Plasmonic biosensors are increasingly being used for the analysis of extracellular vesicles (EVs) originating from disease areas. However, the high non-specific binding of EVs to a gold-sensing surface has been a critical problem and hindered the true translational potential. Here, we report that direct antibody immobilization on the plasmonic gold surface via physisorption shows excellent capture of cancer-derived EVs with ultralow non-specific binding even at very high concentrations. Contrary to commonly used methods that involve thiol-based linker attachment and an EDC/sulfo-NHS reaction, we show a higher specific capture rate and >50-fold lower non-specific on citrate-capped plain and nanopatterned gold surfaces.
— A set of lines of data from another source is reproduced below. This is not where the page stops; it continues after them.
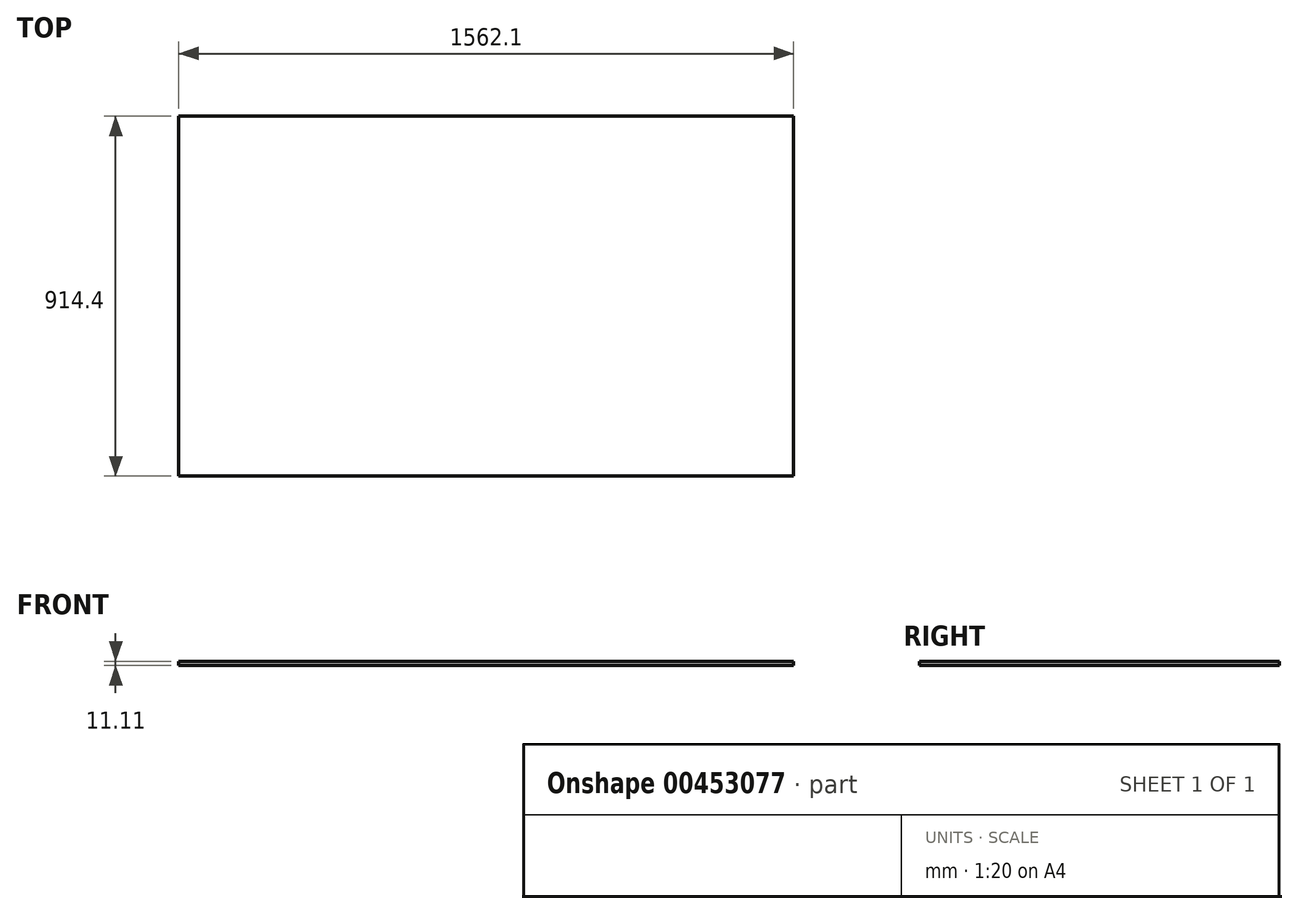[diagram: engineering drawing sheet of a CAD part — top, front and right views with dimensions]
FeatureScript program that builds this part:
annotation { "Feature Type Name" : "Feature", "Feature Type Description" : "" }
export const myFeature = defineFeature(function(context is Context, id is Id, definition is map)
    precondition{}
    {
        {
            var Q0;
            Q0=qCreatedBy(makeId("Top.planeOp"),FACE);
            var sketch = newSketch(context, id + "F0", { "sketchPlane" : qUnion([Q0])});
            skLineSegment(sketch, "E0.bottom", {"start": v(781.05, 457.2) * mm, "end": v(-781.05, 457.2) * mm});
            skLineSegment(sketch, "E0.top", {"start": v(781.05, -457.2) * mm, "end": v(-781.05, -457.2) * mm});
            skLineSegment(sketch, "E0.left", {"start": v(781.05, 457.2) * mm, "end": v(781.05, -457.2) * mm});
            skLineSegment(sketch, "E0.right", {"start": v(-781.05, 457.2) * mm, "end": v(-781.05, -457.2) * mm});
            skPoint(sketch, "E0.middle", {"position": v(0, 0) * mm});
            skSolve(sketch);
        }
        {
            var Q0;
            Q0 = qSketchRegion(id + "F0", true);
            extrude(context, id + "F1", {"entities" : qUnion([Q0]), "depth" : 11.1 * mm, "offsetDistance" : 25.4 * mm});
        }
    });
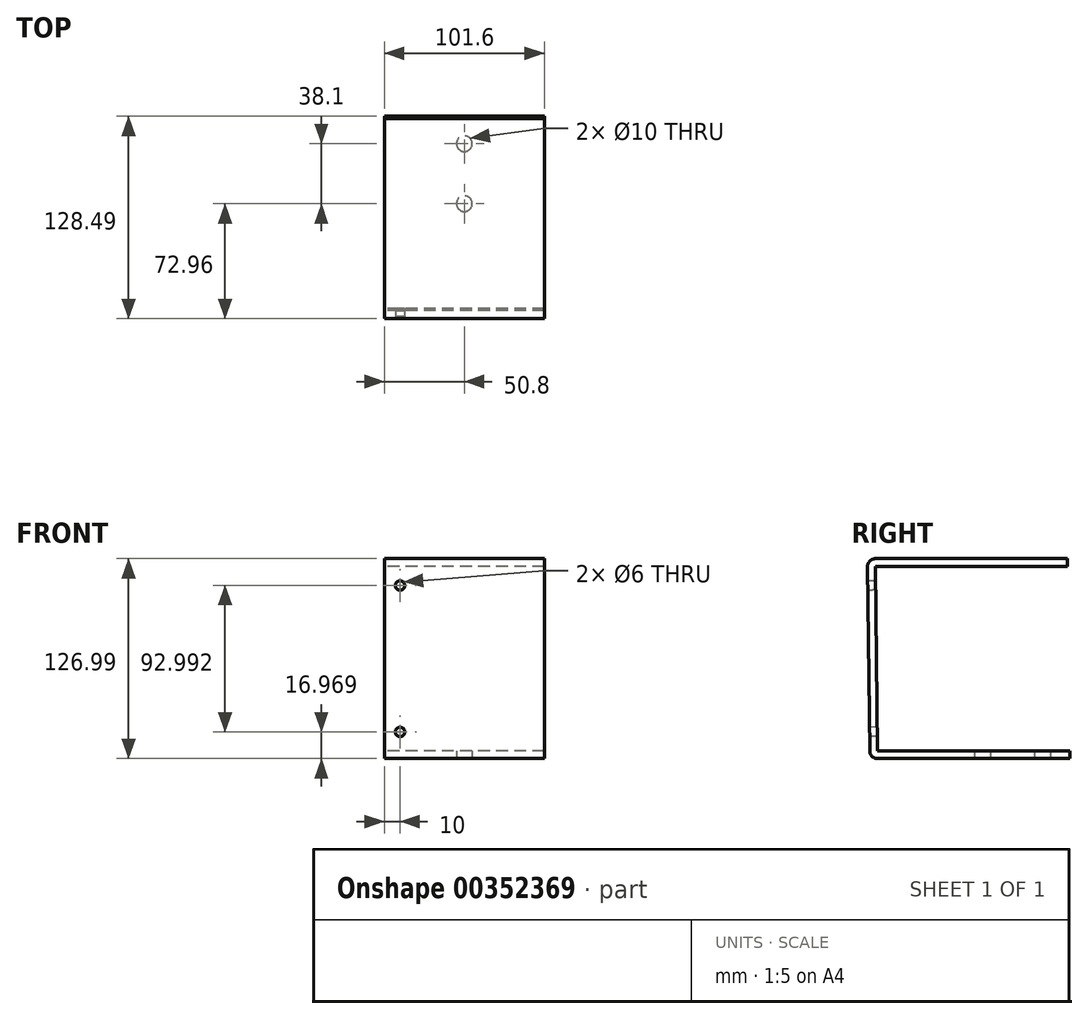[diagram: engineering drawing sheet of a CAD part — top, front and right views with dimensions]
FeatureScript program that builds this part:
annotation { "Feature Type Name" : "Feature", "Feature Type Description" : "" }
export const myFeature = defineFeature(function(context is Context, id is Id, definition is map)
    precondition{}
    {
        {
            var Q0;
            Q0=qCreatedBy(makeId("Right.planeOp"),FACE);
            var sketch = newSketch(context, id + "F0", { "sketchPlane" : qUnion([Q0])});
            skLineSegment(sketch, "E0", {"start": v(69.98, 55.95) * mm, "end": v(-51.96, 55.95) * mm});
            skLineSegment(sketch, "E1", {"start": v(-56.96, 50.9) * mm, "end": v(-55.53, -66.1) * mm});
            skLineSegment(sketch, "E2", {"start": v(-50.54, -71.04) * mm, "end": v(71.53, -71.04) * mm});
            skLineSegment(sketch, "E3.0", {"start": v(-50.54, -66.04) * mm, "end": v(71.53, -66.04) * mm});
            skLineSegment(sketch, "E3.1", {"start": v(-51.96, 50.95) * mm, "end": v(-50.54, -66.04) * mm});
            skLineSegment(sketch, "E3.2", {"start": v(69.98, 50.95) * mm, "end": v(-51.96, 50.95) * mm});
            skLineSegment(sketch, "E4", {"start": v(69.98, 55.95) * mm, "end": v(69.98, 50.95) * mm});
            skLineSegment(sketch, "E5", {"start": v(71.53, -66.04) * mm, "end": v(71.53, -71.04) * mm});
            skPoint(sketch, "E6.visualSharp", {"position": v(-57.02, 55.95) * mm});
            skArc(sketch, "E6.filletArc", {"start": v(-51.96, 55.95) * mm, "mid": v(-55.52, 54.47) * mm, "end": v(-56.96, 50.9) * mm});
            skPoint(sketch, "E7.visualSharp", {"position": v(-55.47, -71.04) * mm});
            skArc(sketch, "E7.filletArc", {"start": v(-55.53, -66.1) * mm, "mid": v(-54.05, -69.6) * mm, "end": v(-50.54, -71.04) * mm});
            skSolve(sketch);
        }
        {
            var Q0;
            Q0 = qSketchRegion(id + "F0", true);
            extrude(context, id + "F1", {"entities" : qUnion([Q0]), "endBound" : BoundingType.SYMMETRIC, "depth" : 101.6 * mm});
        }
        {
            var Q0;
            Q0=makeQuery(id+"F1.opExtrude","SWEPT_FACE",FACE,{"disambiguationData":[OSD([sQuery(id+"F0.wireOp",EDGE,"E2")])]});
            var sketch = newSketch(context, id + "F2", { "sketchPlane" : qUnion([Q0])});
            skCircle(sketch, "E8", {"center": v(0, -16) * mm, "radius": 5 * mm});
            skCircle(sketch, "E9", {"center": v(0, -54.1) * mm, "radius": 5 * mm});
            skSolve(sketch);
        }
        {
            var Q0;
            Q0 = qSketchRegion(id + "F2", true);
            extrude(context, id + "F3", {"entities" : qUnion([Q0]), "operationType" : NewBodyOperationType.REMOVE, "endBound" : BoundingType.UP_TO_NEXT, "oppositeDirection" : true, "depth" : 25 * mm});
        }
        {
            var Q0;
            Q0=makeQuery(id+"F1.opExtrude","SWEPT_FACE",FACE,{"disambiguationData":[OSD([sQuery(id+"F0.wireOp",EDGE,"E1")])]});
            var sketch = newSketch(context, id + "F4", { "sketchPlane" : qUnion([Q0])});
            skCircle(sketch, "E10", {"center": v(-40.8, 39.58) * mm, "radius": 3 * mm});
            skCircle(sketch, "E11", {"center": v(-40.8, -53.42) * mm, "radius": 3 * mm});
            skSolve(sketch);
        }
        {
            var Q0;
            Q0 = qSketchRegion(id + "F4", true);
            extrude(context, id + "F5", {"entities" : qUnion([Q0]), "operationType" : NewBodyOperationType.REMOVE, "endBound" : BoundingType.THROUGH_ALL, "oppositeDirection" : true, "depth" : 25 * mm});
        }
    });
The method provides a simple, fast, and reproducible means to functionalize plasmonic gold surfaces with antibodies for robust EV biosensing.

Automated summary

This study reports a method for the direct immobilization of antibodies on plasmonic gold surfaces via physisorption, which shows excellent capture of cancer-derived EVs with ultralow non-specific binding. Compared to commonly used methods involving linker attachment and chemical reactions, this method demonstrates higher specific capture rate and significantly lower non-specific binding. The method provides a simple, fast, and reproducible means for functionalizing plasmonic gold surfaces with antibodies for robust EV biosensing.